Many are dusting off their copies of Edward Said’s “Orientalism” (1978) to make sense of what is happening in Gaza. An equally relevant text, I would suggest, is “Discourse on Colonialism” (1950) by the great Martinican poet, playwright, and politician Aimé Césaire. When the US was the only country to veto the UN Security Council resolution demanding an immediate humanitarian ceasefire in Gaza, I thought of Césaire’s words: “I make no secret of my opinion that at the present time the barbarism of Western Europe has reached an incredibly high level, being only surpassed — far surpassed, it is true — by the barbarism of the United States.” A barbaric form of American exceptionalism is thriving in the 21st century.

The horrific attack by Hamas militants on Oct.7 killed 1,200 Israelis, and their deaths should be mourned along with Palestinians.

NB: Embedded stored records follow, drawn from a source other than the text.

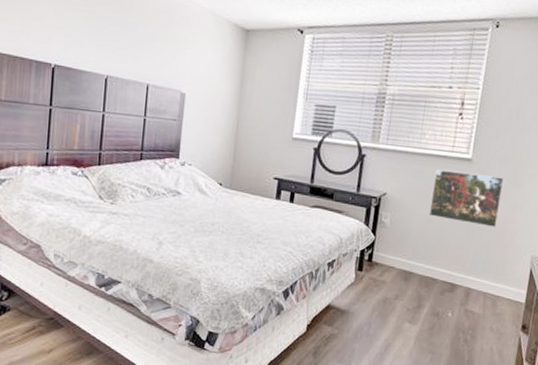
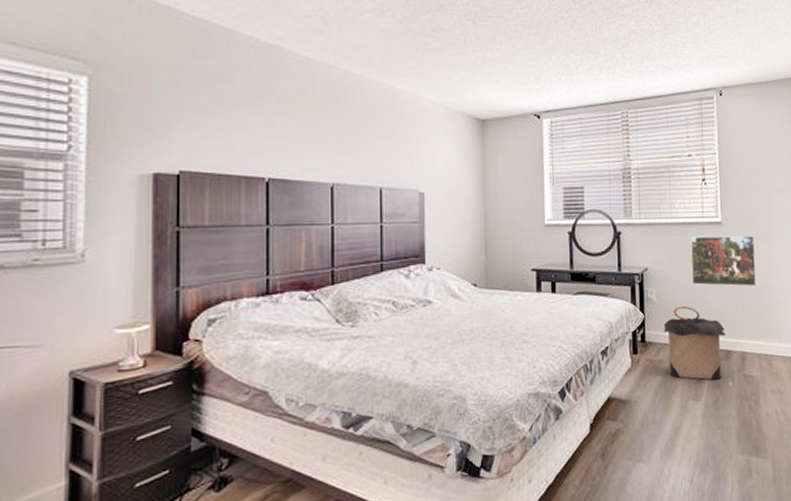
laundry hamper: none [390,234,455,309] -> present [663,305,725,380]

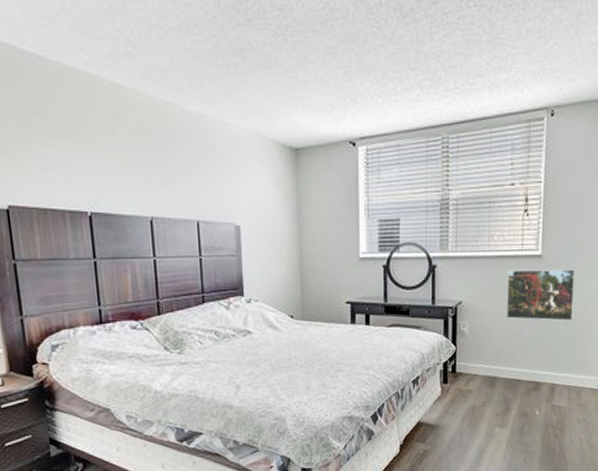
laundry hamper: present [663,305,725,380] -> none [474,339,536,409]

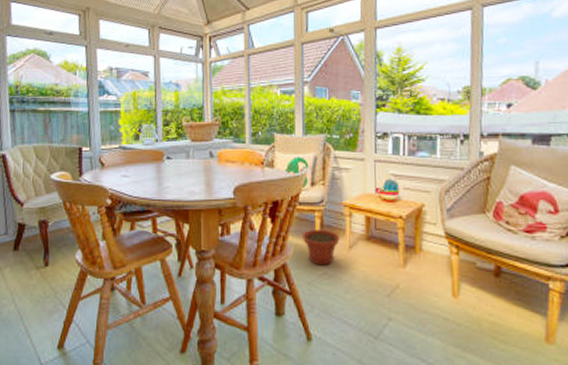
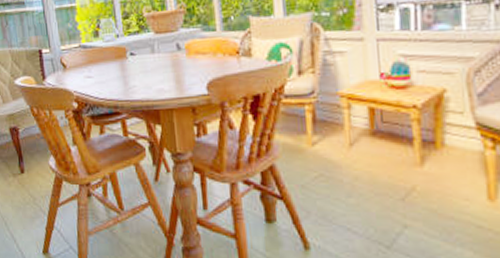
plant pot: present [303,228,340,265] -> none [291,124,338,166]

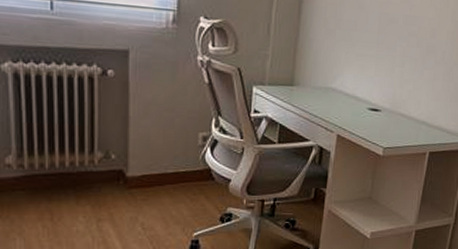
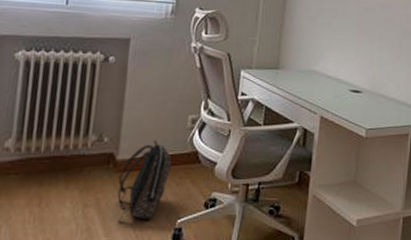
backpack: none [131,157,185,236] -> present [117,140,172,223]

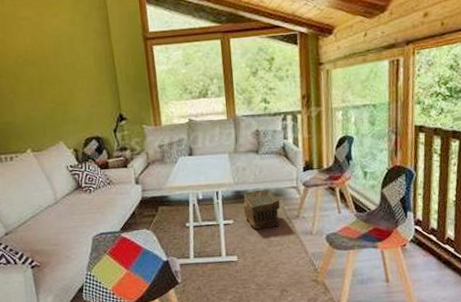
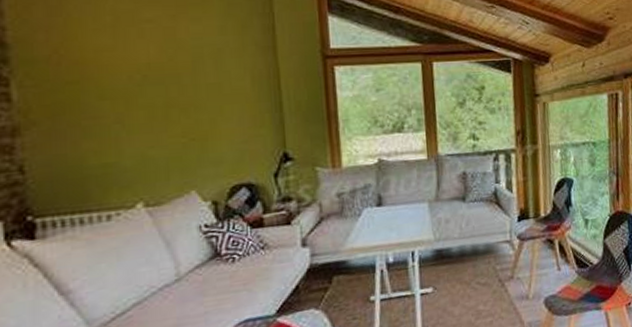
pouch: present [243,189,281,230] -> none [446,245,491,298]

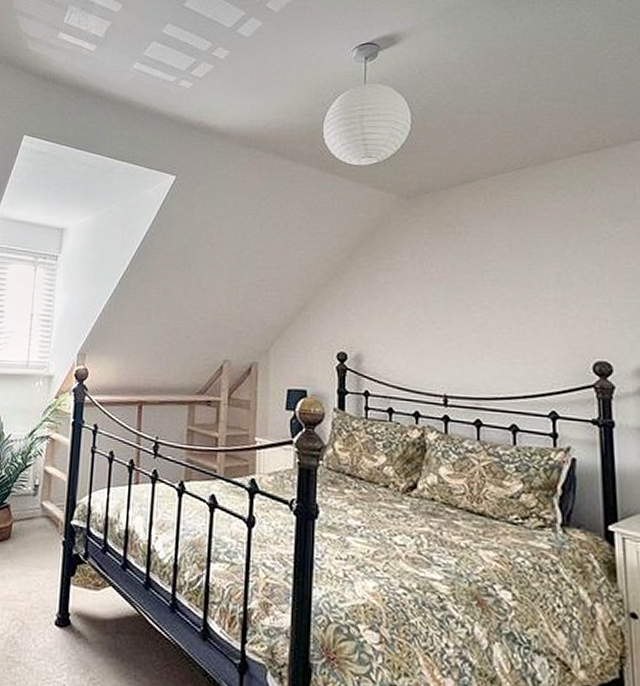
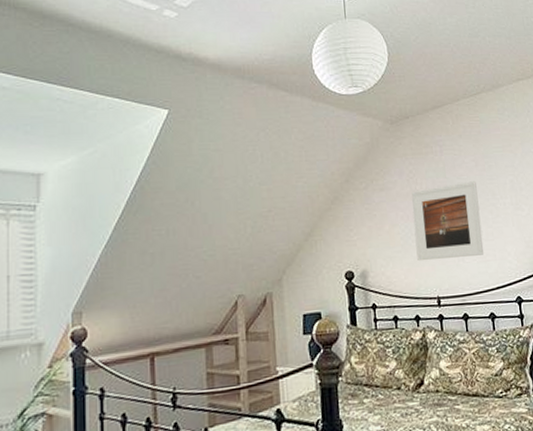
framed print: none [423,269,511,356] -> present [411,181,485,262]

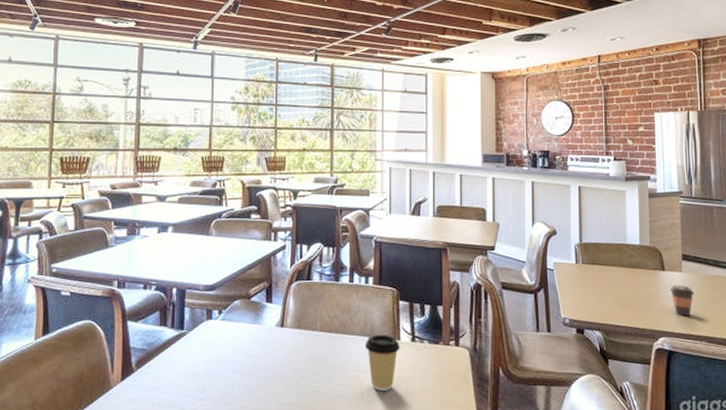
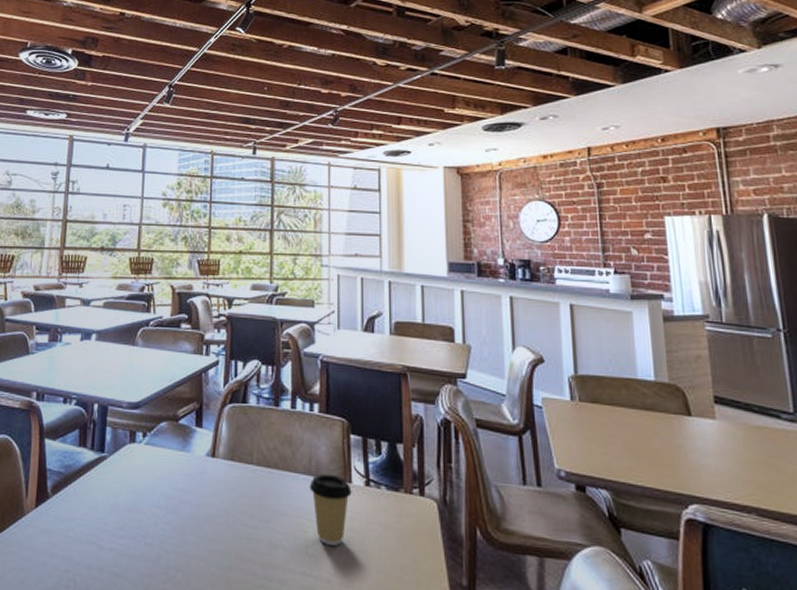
coffee cup: present [670,284,695,316] -> none [700,435,735,478]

Massive protests around the world are calling for a ceasefire to stop the violence. In the US, many of these protests are being led by Jewish groups and their allies.

In 1953, the Armistice Agreement stopped the senseless killing of the Korean War, but the ceasefire was never followed up by a formal peace treaty. Unending war has resulted in massive military buildup, divided families, authoritarian governments, travel restrictions, sanctions, famine, and mandatory military service. Everyone on the Korean Peninsula, and indeed in the Asia-Pacific region, lives under the threat of a return to total war. There are plenty of hawks in the United States who would love to do to North Korea, and China, what Israel is doing to Gaza.

If the new cold war turns hot, the entire Korean Peninsula, both North and South, will be reduced to rubble while American bombers fly overhead, emblazoned with the slogan, “Saving Western Civilization.”